▸ **Records**:
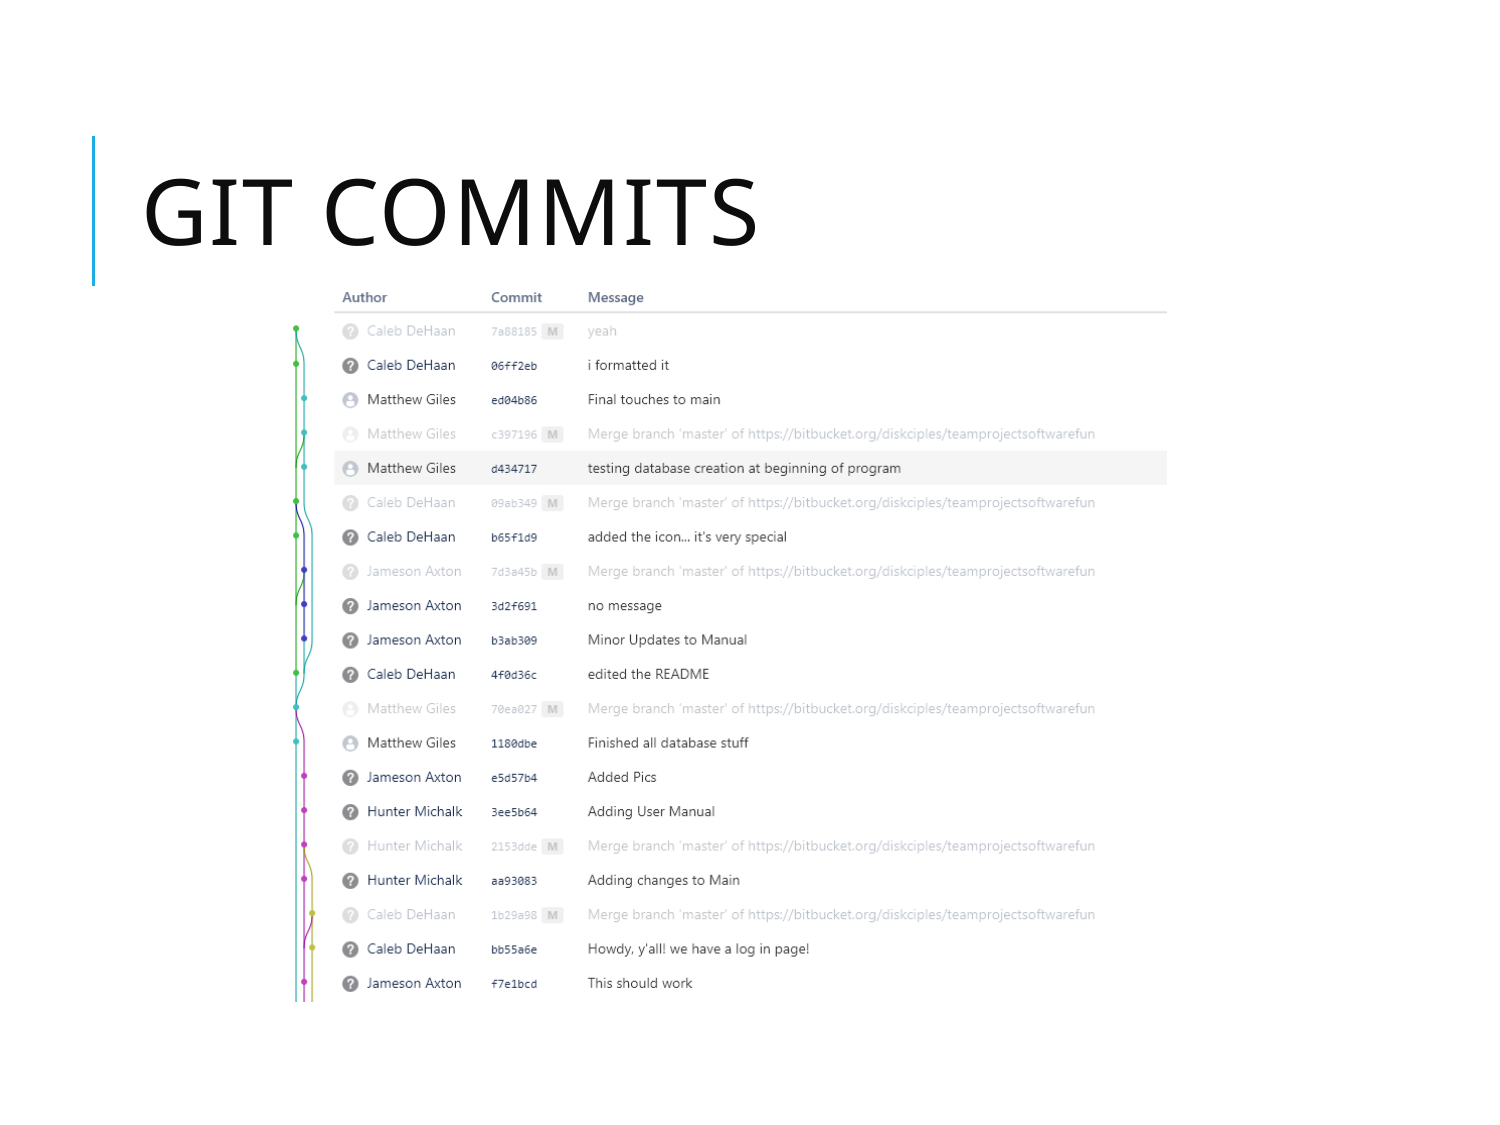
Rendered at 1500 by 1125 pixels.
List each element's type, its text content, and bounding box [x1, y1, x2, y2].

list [280, 282, 1167, 1002]
title Git commits [126, 96, 1322, 342]
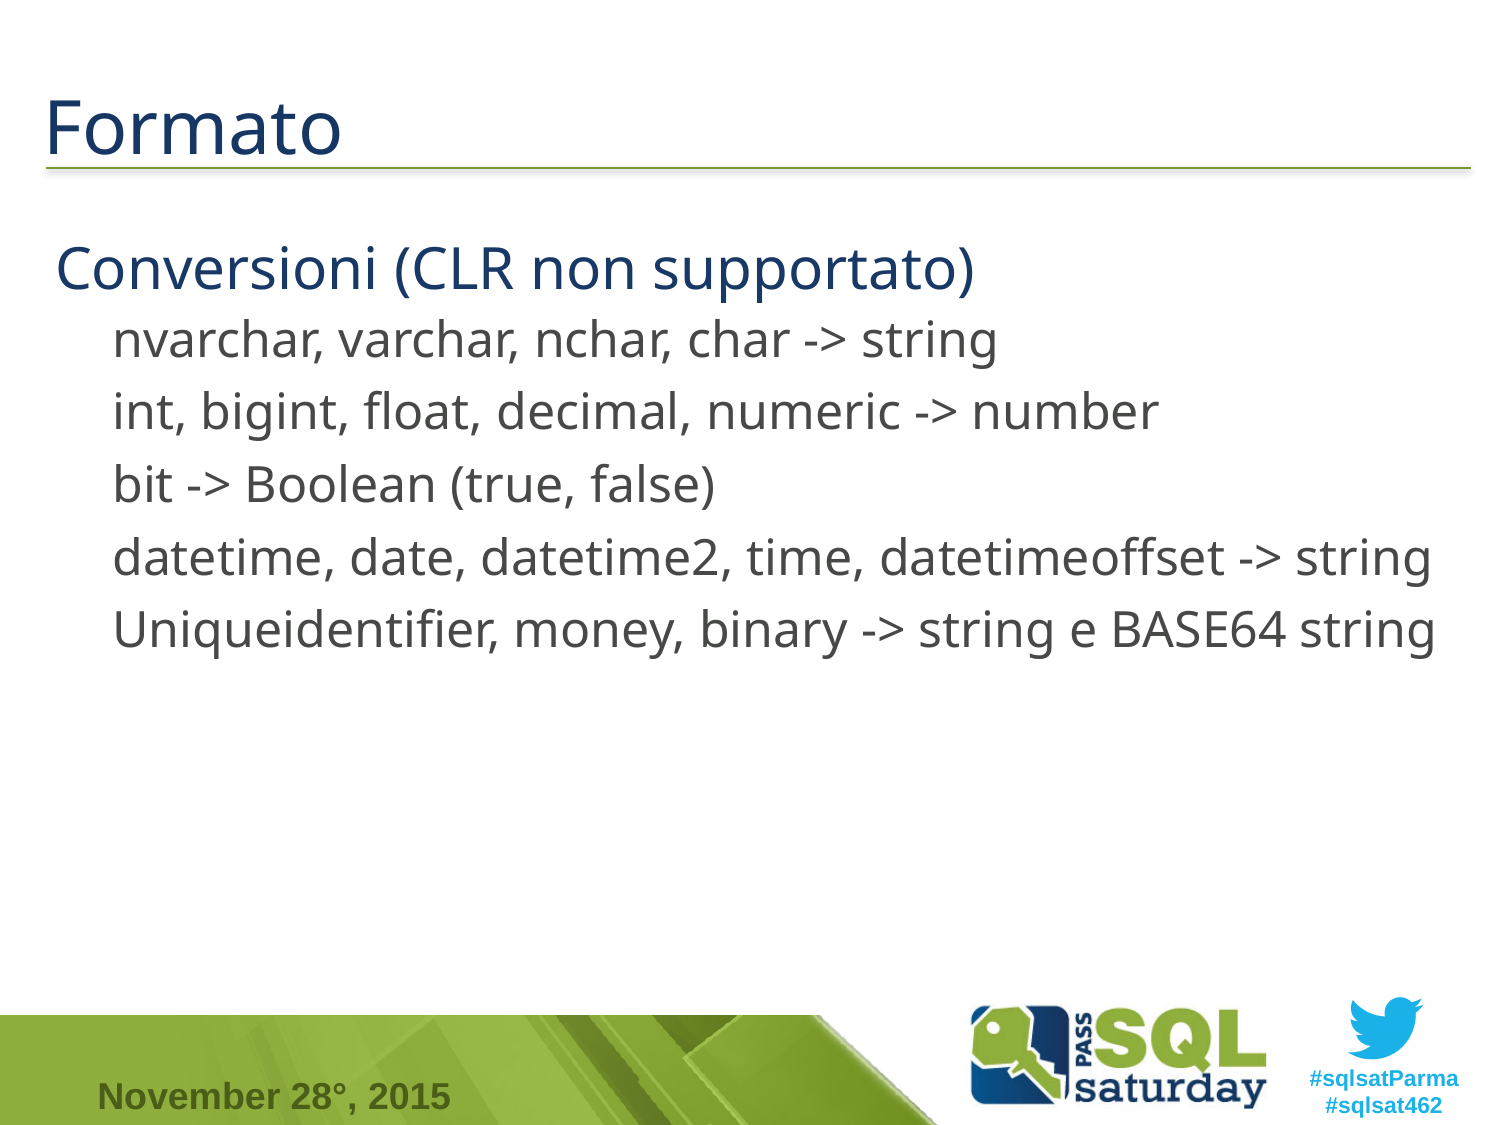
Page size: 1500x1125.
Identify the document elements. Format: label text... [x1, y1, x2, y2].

▸ **Task directions**: Where a picture appears, skip it and copy the rest of the data word for word.

▸ **Your response**:
Rendered at 1500 by 1125 pixels.
List each element's type, its text content, and bounding box [x1, y1, x2, y2].

list [280, 282, 1167, 1002]
title Git commits [126, 96, 1322, 342]
Page size: 1500x1125.
Identify the document elements. Format: label text... [x1, y1, x2, y2].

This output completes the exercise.